Parallels can be found in the music industry and in how more and more artists (think Radiohead and Madonna, or pioneering podcast artists Jonathan Coulton and Brother Love) are eschewing traditional record labels (which rarely result in actual profits for artists) and exploring nontraditional arrangements with independent labels, embracing rather than running from file sharing, and attempting to actively speak to a niche audience of highly engaged people rather than painting broad musical strokes for a large audience with only moderate interest. Contrary to RIAA opinion, fans really do want to see their favorite artists succeed and will gladly plunk down their hard-earned cash for live events, merchandise, and physical copies of the tracks that they could easily download for free. It is not uncommon for a fan of an independent artist to not only pay for a ticket but also come home with $50 worth of T-shirts, albums, and other merchandise, knowing that this money is going to the artist rather than some major label bureaucracy.
The ideal arrangement for an independent publisher, and one that I envision becoming much more common in the future, is to form a loose association of like-minded content creators that work together to build an audience and market themselves. This is what we’re doing with Inside the Arts, and it really is a great model. By keeping one’s own editorial authority but becoming part of a community of like-minded content creators, one ends up creating a new type of organization quite different from traditional television, radio, or print media models.
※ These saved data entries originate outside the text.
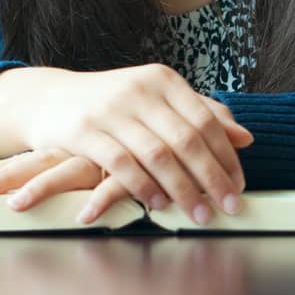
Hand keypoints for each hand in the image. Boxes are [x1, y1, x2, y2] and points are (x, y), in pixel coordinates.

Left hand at [0, 147, 136, 222]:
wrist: (182, 128)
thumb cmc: (141, 147)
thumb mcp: (104, 155)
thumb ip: (79, 169)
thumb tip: (47, 183)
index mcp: (74, 143)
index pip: (31, 157)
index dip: (0, 170)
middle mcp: (86, 148)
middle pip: (38, 162)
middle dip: (4, 177)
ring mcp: (109, 158)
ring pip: (69, 172)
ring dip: (41, 189)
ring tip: (15, 205)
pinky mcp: (137, 172)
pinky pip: (115, 188)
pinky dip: (99, 202)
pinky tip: (83, 218)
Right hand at [20, 63, 254, 225]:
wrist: (49, 98)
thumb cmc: (112, 104)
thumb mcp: (156, 100)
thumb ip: (199, 114)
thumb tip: (245, 138)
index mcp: (162, 80)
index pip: (206, 120)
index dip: (226, 156)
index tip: (239, 186)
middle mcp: (139, 89)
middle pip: (186, 139)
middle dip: (212, 178)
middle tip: (229, 208)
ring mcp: (110, 109)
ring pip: (158, 154)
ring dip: (183, 189)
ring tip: (199, 214)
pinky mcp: (84, 130)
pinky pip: (122, 164)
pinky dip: (144, 187)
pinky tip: (159, 205)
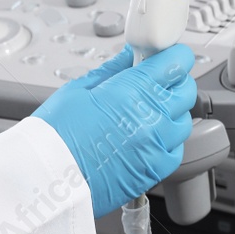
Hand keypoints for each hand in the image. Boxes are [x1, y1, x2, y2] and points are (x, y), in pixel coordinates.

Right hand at [31, 43, 196, 216]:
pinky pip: (176, 149)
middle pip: (186, 89)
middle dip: (173, 81)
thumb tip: (129, 57)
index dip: (173, 55)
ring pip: (184, 120)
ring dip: (171, 112)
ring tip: (145, 113)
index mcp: (134, 89)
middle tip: (152, 82)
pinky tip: (145, 137)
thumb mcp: (80, 88)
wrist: (48, 177)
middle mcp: (153, 116)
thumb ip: (113, 70)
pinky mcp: (155, 170)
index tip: (164, 56)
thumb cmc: (56, 134)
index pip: (178, 61)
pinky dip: (167, 141)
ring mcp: (157, 145)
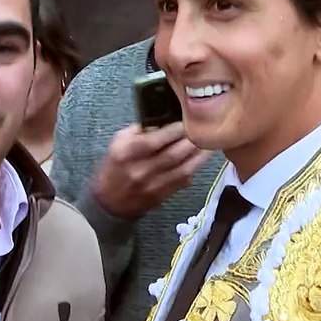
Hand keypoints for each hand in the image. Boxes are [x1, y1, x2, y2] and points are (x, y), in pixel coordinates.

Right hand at [91, 122, 210, 218]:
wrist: (110, 201)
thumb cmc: (115, 166)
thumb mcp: (118, 142)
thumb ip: (140, 129)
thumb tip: (163, 119)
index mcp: (127, 153)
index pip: (155, 140)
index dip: (174, 130)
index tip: (186, 120)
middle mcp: (140, 170)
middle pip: (173, 154)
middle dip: (191, 140)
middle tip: (203, 129)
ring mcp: (153, 185)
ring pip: (183, 168)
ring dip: (200, 155)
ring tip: (210, 142)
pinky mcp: (162, 196)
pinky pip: (184, 180)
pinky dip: (195, 168)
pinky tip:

This new media (I’ve been trying to avoid that phrase in this post, having used it so frequently in recent weeks that one could make a drinking game out of it) model allows for a destination site that aggregates these independent voices together.
Using RSS to mix your own news channel with Google Reader, radio station with iTunes, or social melting pot with Twitter.com or Facebook.com is one of the most powerful tools that users have available to them now. Instead of picking up the Chicago Tribune (or any local paper) and digesting their precooked menu of content creators, people now have the option to pull all their favorite content creators together and mix them up into their own personal interactive newspaper. Heck, there are even services out here that lay out these RSS feeds like newspaper columns. Why go to CNN.com when you can subscribe to just the topics that interest you, plus roll it up with some newyorktimes.com content, onion.com content, doublebassblog.org content (of course!), insidethearts.com content, plus some videos from YouTube and topical audio content from podshow.com?
This news dissemination paradigm allows readers to select topical content that highly interests them, and it rewards independent voices by making the as easily incorporated into a reader’s daily news digest as any major media outlet. Though the financial support for independent voices is still a work in progress (though many bloggers are making a living solely from their online writing these days), it will be interesting to see how things shake out 5, 10, or 20 years down the road. I see real power and huge potential in the RSS model, and judging from ever-increasing layoffs from print media outlets, so do the print media outlets. Will organizations like the Tribune Company (owner of the Chicago Tribune, Los Angeles Times, and many other U.S. newspapers) be able to remain competitive over the coming decades? Will the advertising dollars continue to fund these titans, or will they trickle across the Internet, instead investing in search, blogs, podcasts, and targeted niche content?